I hurt my back a couple of years ago and was out of aikido, my usual exercise. So I took a yoga class, as soon as I could sort of walk again. Believe me, there may be malingerers out there, but back pain is massively incapacitating. I got tired of crawling around my house and wanted more (or less) than a surgical solution. Steroids got me on my feet again. But clearly, my back was now damaged. Permanently. So I found a yoga class. And an instructor who is kindness itself. Or so I thought until we got to the end of the first class.
There we are, lying on our backs on the floor. Those of us with bad backs have our knees bent, others are flat down. Let me first explain that although I think of myself as non-competitive, I am. So all class I have been struggling to keep up and worried about not doing whatever as well as the woman next to me. So now I am reduced to competitively relaxing.
“Relax your toes,” David intones. I flex and then relax my toes. By the time I’ve finished, he’s up to the knees.

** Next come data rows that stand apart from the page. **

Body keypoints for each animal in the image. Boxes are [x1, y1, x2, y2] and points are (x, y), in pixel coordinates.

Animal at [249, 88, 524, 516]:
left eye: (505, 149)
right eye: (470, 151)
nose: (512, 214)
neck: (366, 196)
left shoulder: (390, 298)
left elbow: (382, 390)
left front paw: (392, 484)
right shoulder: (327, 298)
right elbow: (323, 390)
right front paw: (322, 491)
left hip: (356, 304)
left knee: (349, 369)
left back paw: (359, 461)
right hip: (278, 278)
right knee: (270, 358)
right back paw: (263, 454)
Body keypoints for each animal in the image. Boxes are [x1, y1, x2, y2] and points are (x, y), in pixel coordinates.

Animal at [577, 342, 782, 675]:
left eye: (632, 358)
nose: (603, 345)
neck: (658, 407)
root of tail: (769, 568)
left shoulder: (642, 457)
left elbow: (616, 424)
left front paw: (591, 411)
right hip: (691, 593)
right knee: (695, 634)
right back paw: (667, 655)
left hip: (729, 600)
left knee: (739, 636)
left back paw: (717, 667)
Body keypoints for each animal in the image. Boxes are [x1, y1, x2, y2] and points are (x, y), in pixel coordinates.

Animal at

Trying to stay relaxed, I race to catch up. This isn’t competition, I remind myself. It is, indeed, the very opposite. It is supposed to be the very opposite. By now he is telling us “walk your attention up our spine.” My mat is sticky. The room is hot. I don’t like the smell. I am not relaxing. The person next to me breathes elaborately slowly, noisily. My attention is not walking up my spine.

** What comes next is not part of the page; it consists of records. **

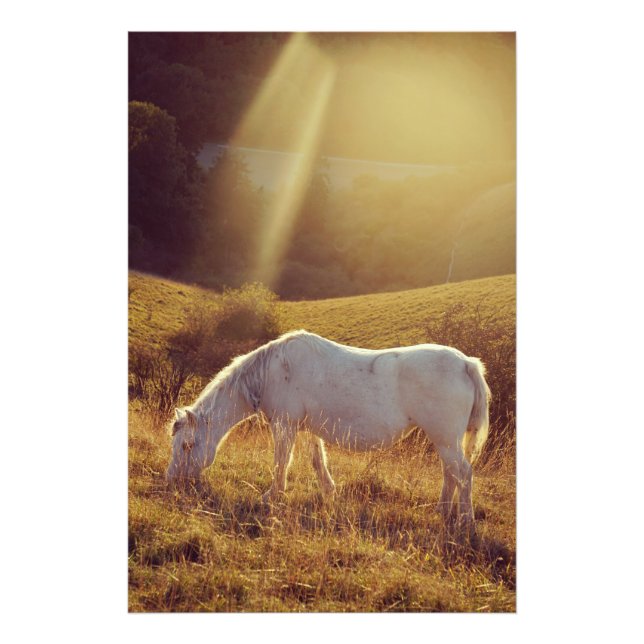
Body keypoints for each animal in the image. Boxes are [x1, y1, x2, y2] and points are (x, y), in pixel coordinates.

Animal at [166, 330, 491, 525]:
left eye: (187, 445)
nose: (172, 482)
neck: (273, 371)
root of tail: (466, 363)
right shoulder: (307, 428)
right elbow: (316, 460)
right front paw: (328, 493)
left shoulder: (285, 425)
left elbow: (281, 462)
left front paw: (272, 496)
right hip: (446, 441)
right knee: (450, 473)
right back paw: (442, 511)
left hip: (445, 440)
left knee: (463, 474)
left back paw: (465, 521)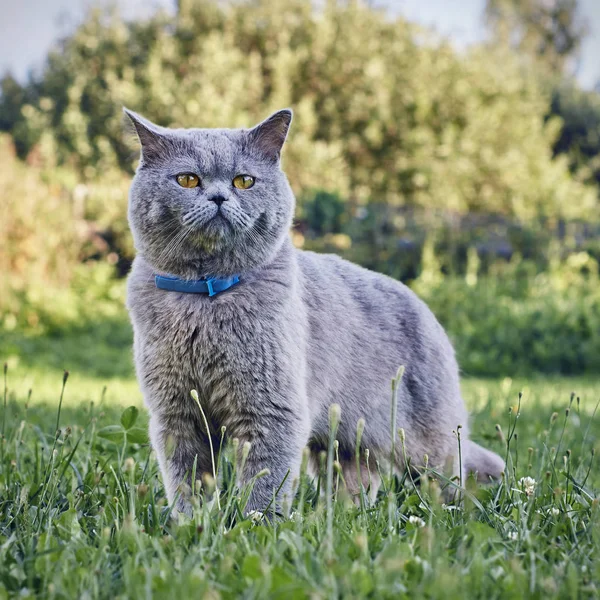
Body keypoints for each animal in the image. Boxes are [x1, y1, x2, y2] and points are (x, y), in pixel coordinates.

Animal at [124, 109, 504, 516]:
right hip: (344, 440)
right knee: (358, 477)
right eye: (187, 179)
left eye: (244, 181)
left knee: (450, 477)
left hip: (427, 442)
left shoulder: (272, 409)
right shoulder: (176, 414)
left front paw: (255, 523)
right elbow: (188, 481)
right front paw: (191, 522)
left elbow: (264, 483)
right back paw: (343, 514)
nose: (219, 197)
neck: (204, 296)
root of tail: (426, 309)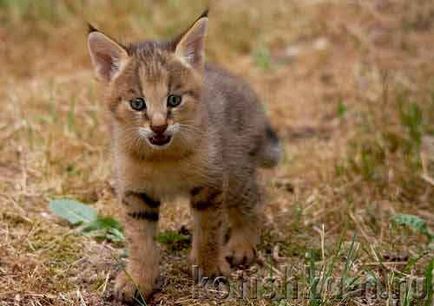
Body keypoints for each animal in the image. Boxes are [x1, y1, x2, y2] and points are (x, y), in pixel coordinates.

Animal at [87, 10, 282, 304]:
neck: (163, 157)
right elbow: (139, 241)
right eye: (137, 104)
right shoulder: (135, 192)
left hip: (236, 169)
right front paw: (138, 280)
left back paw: (241, 244)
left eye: (174, 100)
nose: (158, 126)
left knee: (255, 197)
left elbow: (209, 230)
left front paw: (210, 268)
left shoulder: (210, 182)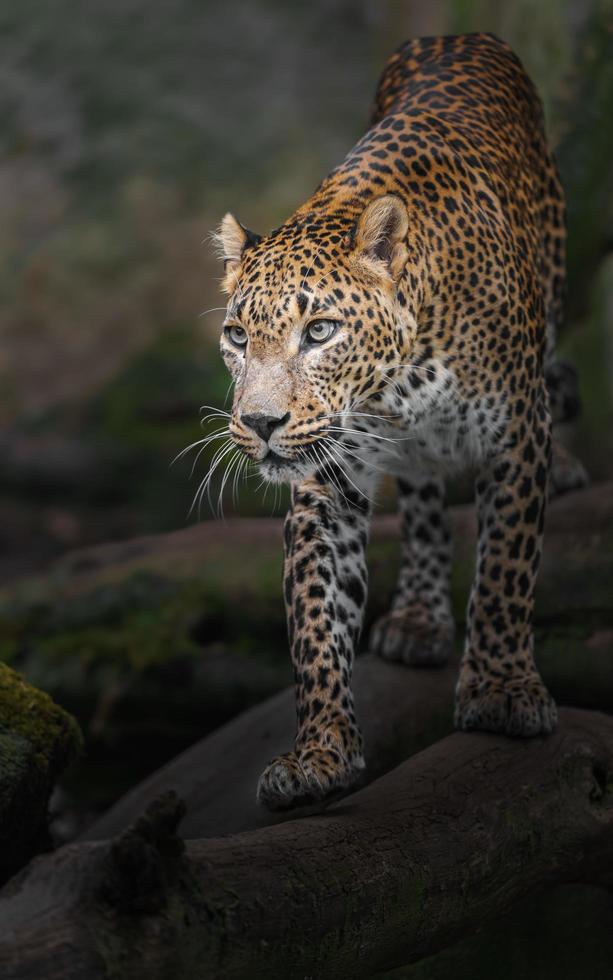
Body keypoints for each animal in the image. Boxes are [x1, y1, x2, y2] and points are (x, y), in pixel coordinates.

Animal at [213, 32, 584, 812]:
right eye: (237, 336)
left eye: (320, 331)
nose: (259, 422)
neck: (396, 382)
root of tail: (459, 35)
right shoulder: (327, 476)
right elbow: (316, 617)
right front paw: (319, 752)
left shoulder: (515, 435)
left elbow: (505, 569)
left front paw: (501, 692)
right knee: (421, 508)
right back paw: (417, 616)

“Now let go your personality muscles,” the instructor goes on. I’ve missed the neck and shoulders, so I struggle to relax my face: mouth slackens. Years of smiling fall away. Words dribble out of the softened lips. My crow’s feet fly away, laugh crinkles melt back into the flesh of my face. Personality, character drain into the floor, leaving me plain. Mother lines, wife lines, grief, fear, intelligence all go. I sigh out a deep breath, imagining my face null, my life gone from it. Terror grips me, but I no longer have a face to register it. I lay there, blissfully outside myself. For a moment
David’s intrudes softly over the breathing of my neighbor as he tells us to wiggle our toes and feet. To imagine energy coming back into our bodies. “Listen to the sounds in the room.” My neighbor’s stenotic breathing. “And the sounds outside.” A dog barks somewhere. It is raining. “When you are ready, open your eyes.” Open them? That would mean using those muscles I’ve let go. It would bring back my crow’s feet. Deep breath. Open my eyes. Return from the oblivion of deep relaxation. I roll over, tuck my legs up under me and stand, relaxed. Not sure I want my personality back. Maybe I could get another one? What happens to them as we relax? For a moment I imagine David shuffling them among the people lying on their mats, oblivious. But he calls my name and says goodnight, so I am fairly sure I am still myself. I look in the mirror. Yep, my crow’s feet, my worry lines. But more relaxed. I walk out into the rain.